Fig. 5 shows the left end of the mold according to fig. 4.

It appears from fig. 4 that the catching of the pre-yarn on the turning disc takes place in such a way that the pre-yarn is wound around the spindle across the outer surface of the turning disc, before the winding direction is reversed. As shown in fig. 5, it is, however, possible to wind the second layer in such a way that the primary yarn, immediately after being caught on the turntable, is wound in the opposite direction parallel to and adjacent to the windings in the first layer. Thereby, the placement of the preyarn across the outer surface of the turntable and around the spindle is eliminated, and an economically more affordable manufacturing process is achieved.

Within the framework of the invention, the filaments in the mutually adjacent layers can of course run parallel or at an angle to each other. It is only necessary that each layer is formed of parallel fibres, to avoid the creation of voids in the wound object. The filaments in adjacent layers can run at an angle to each other, e.g.
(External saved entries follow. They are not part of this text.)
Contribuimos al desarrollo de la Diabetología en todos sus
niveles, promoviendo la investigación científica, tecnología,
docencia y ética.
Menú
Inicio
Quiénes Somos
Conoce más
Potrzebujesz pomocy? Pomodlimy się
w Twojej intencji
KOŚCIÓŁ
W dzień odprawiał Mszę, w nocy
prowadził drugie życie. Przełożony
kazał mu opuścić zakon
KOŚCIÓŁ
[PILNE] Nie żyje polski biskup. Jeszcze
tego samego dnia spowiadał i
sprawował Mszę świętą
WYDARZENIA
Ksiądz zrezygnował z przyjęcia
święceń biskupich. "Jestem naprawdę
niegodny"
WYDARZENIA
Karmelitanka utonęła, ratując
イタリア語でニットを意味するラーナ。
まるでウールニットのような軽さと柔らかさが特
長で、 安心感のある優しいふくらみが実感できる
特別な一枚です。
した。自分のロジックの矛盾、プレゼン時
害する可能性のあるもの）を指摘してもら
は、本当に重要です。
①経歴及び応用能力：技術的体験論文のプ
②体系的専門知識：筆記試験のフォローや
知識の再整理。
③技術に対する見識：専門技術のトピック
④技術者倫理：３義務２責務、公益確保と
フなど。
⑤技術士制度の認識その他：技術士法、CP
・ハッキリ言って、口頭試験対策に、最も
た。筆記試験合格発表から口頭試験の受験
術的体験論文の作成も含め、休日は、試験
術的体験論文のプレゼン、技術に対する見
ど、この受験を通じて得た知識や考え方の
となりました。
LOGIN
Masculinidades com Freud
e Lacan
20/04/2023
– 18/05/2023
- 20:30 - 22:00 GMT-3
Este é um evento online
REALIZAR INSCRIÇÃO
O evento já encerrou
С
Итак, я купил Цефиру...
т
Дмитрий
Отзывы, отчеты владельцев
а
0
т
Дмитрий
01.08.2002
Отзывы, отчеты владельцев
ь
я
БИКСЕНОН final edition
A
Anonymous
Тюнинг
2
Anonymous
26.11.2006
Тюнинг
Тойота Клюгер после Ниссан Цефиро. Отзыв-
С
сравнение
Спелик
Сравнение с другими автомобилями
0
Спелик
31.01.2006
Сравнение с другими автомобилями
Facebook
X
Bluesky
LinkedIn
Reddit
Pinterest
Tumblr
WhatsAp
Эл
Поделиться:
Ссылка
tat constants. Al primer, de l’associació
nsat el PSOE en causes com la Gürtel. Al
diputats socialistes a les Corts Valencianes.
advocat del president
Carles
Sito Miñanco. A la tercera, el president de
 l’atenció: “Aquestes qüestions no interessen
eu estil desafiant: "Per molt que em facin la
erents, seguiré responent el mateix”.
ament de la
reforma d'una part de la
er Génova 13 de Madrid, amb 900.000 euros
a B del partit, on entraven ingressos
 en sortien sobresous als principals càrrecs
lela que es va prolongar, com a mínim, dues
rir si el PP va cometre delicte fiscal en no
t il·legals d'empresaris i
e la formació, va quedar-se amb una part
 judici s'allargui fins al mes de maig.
in order to meet firmness requirements, without creating voids in the construction.

Claims (3)

1. Method for the production of filament-wound objects, which comprises winding a band of filaments (25), impregnated with a binder, around a form (16), characterized in that the form (16) and the band (25) are imparted with a forward and reciprocating relative rotational movement simultaneously with a reciprocating relative rectilinear movement of the mold (16) and the band (25), whereby each change in the direction of the relative rotational movement of the mold (16) and the band (25) takes place substantially simultaneously with a corresponding change in the direction of the relative, rectilinear movement of the mold (16) and the band (25), so that practically all the filament material in each individual layer that is wound around the mold runs in the same angular direction in relation to an axis through the mold. 2. Procedure in accordance with claim 1, charac- < characterized in that, on the core (16), filament is wound in a layer which runs at an angle in relation to the filaments in an adjacent layer. 3. Method in accordance with claim 1 or 2, characterized in that the reciprocating, relative rotational movement of the mold (16) and the band (25) includes a reciprocating rotation of the mold about a winding axis.